Kenyan politics will hold up women as emblems but denies them full
participation in the highest levels of government, instead publicly
referring to female politicians as “flower girls” and creating a
political ghetto in the women’s representative positions that
effectively wrote women out of mainstream politics. Maathai wanted to be
more than an emblem, and Kenya still doesn’t know what to do with that.
Those who love her – primarily similarly insubordinate women who
recognise the suffocating restrictiveness of the country’s political
misogyny – do so passionately. Meanwhile, those who dislike her go
beyond badmouthing her legacy to ignoring it completely, slowly and
systematically writing her out of the democracy movement even though
arguably it was her Mother’s Protest that set off the active phase of
the pro-democracy demonstrations. Consequently, an entire generation is
growing up that, worse than not liking Maathai, simply doesn’t know her.
Casual misogyny in the public sphere in Kenya can reach mind-boggling
levels. We live in a time in which an MP is caught near red-handed in
the act of rape and the country’s most popular comedian
responds by questioning why she was with him. In which the president
responds to the brutal sexual assault of a 4-year-old girl by her uncle
and his friend by asking “where was her mother?”
In which a national television station warns women who study beyond
undergraduate level that they will never find a husband. In which women
seen as being “indecently dressed” are violently stripped on the streets, with the vocal support of prominent public figures.
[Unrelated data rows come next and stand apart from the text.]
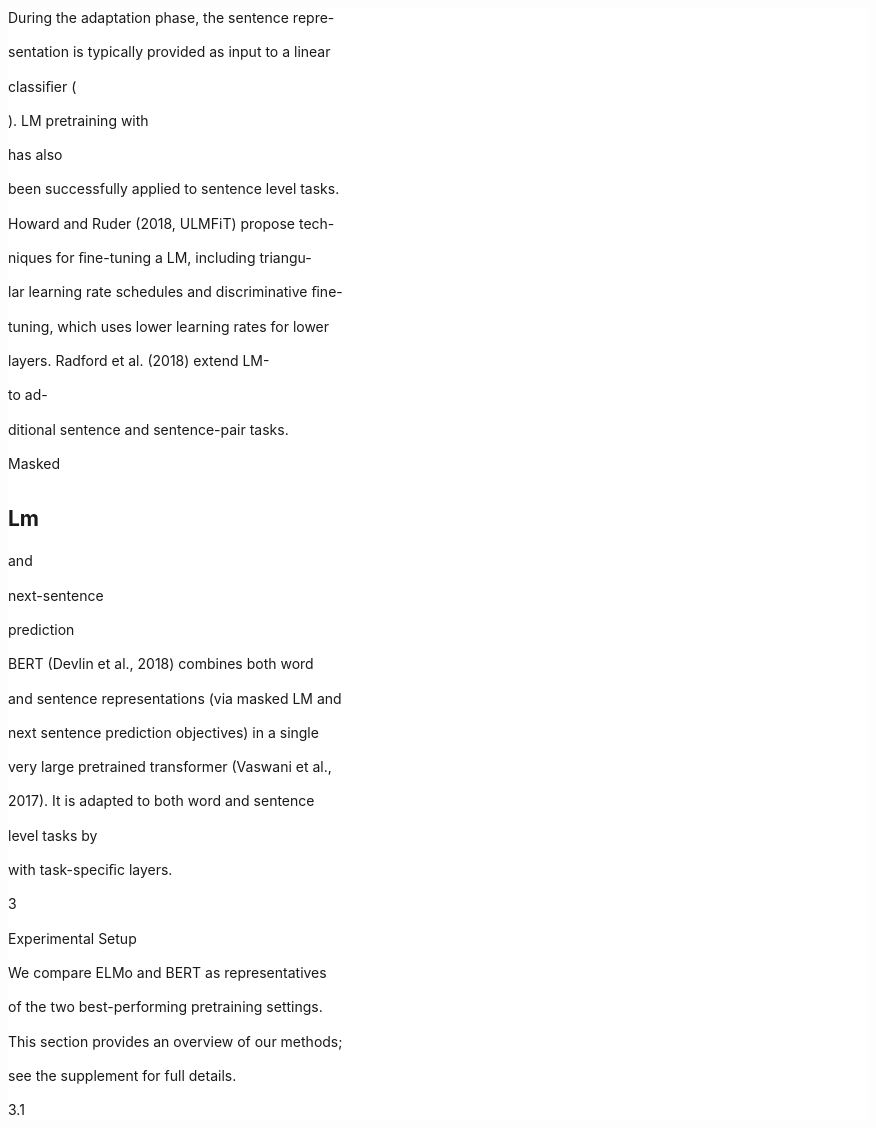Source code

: During the adaptation phase, the sentence repre-

sentation is typically provided as input to a linear

classiﬁer (

). LM pretraining with

has also

been successfully applied to sentence level tasks.

Howard and Ruder (2018, ULMFiT) propose tech-

niques for ﬁne-tuning a LM, including triangu-

lar learning rate schedules and discriminative ﬁne-

tuning, which uses lower learning rates for lower

layers. Radford et al. (2018) extend LM-

to ad-

ditional sentence and sentence-pair tasks.

Masked

## Lm

and

next-sentence

prediction

BERT (Devlin et al., 2018) combines both word

and sentence representations (via masked LM and

next sentence prediction objectives) in a single

very large pretrained transformer (Vaswani et al.,

2017). It is adapted to both word and sentence

level tasks by

with task-speciﬁc layers.

3

Experimental Setup

We compare ELMo and BERT as representatives

of the two best-performing pretraining settings.

This section provides an overview of our methods;

see the supplement for full details.

3.1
The situation in Kenya is such that US President Barack Obama can
give a speech at the Kasarani National Stadium, observing at one point
that “you cannot get ahead if half of your team isn’t playing”, and a
journalist with a full spread in the most popular newspaper can say “I
agree with everything Obama said, except that thing about women”. We
live in a society in which silence around violence against girls and
women is pervasive – 25% of women in all age groups
have endured some kind of sexual and physical violence – and yet the
first question victims of violence are asked is “what did you do to
bring this upon yourself?”
Maathai’s legacy wrote against this toxic narrative. She was
imperfect but somehow more effective for that fact, as she marshalled
her imperfections as if to say “if I can do it, so can you”. She did
more to give Kenyan women space to simply be themselves in the context
of this casual misogyny and political schizophrenia than any woman of
her generation merely by refusing to be a “good girl”.
That Kenya still doesn’t know what to do with this legacy says more
about the country than it does about Wangari Maathai – a testament to a
nation deeply at war with itself over what to do about women who refuse
to be “good”.
Nanjala Nyabola is a Kenyan writer, humanitarian advocate and political analyst, currently based in Nairobi, Kenya.